____ SUPPLIED DATA
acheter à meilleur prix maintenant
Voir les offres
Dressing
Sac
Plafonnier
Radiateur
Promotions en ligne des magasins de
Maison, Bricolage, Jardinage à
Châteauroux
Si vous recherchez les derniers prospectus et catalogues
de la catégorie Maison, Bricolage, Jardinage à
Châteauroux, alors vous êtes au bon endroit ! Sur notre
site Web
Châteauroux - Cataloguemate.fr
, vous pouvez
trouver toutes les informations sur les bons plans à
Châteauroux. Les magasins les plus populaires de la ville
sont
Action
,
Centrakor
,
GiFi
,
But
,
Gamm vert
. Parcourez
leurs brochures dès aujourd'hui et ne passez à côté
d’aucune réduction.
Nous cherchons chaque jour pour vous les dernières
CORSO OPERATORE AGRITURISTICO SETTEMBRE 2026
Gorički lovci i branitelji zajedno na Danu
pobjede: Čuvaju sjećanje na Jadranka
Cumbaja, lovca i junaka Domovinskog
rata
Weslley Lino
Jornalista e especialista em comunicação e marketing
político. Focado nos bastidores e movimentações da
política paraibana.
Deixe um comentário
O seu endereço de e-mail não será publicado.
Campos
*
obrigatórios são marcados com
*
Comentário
________
▸ **WORK ORDER**
Filter the data for the string "Maison" and copy every line that has it.

▸ **EXPECTED ANSWER**
Maison, Bricolage, Jardinage à
de la catégorie Maison, Bricolage, Jardinage à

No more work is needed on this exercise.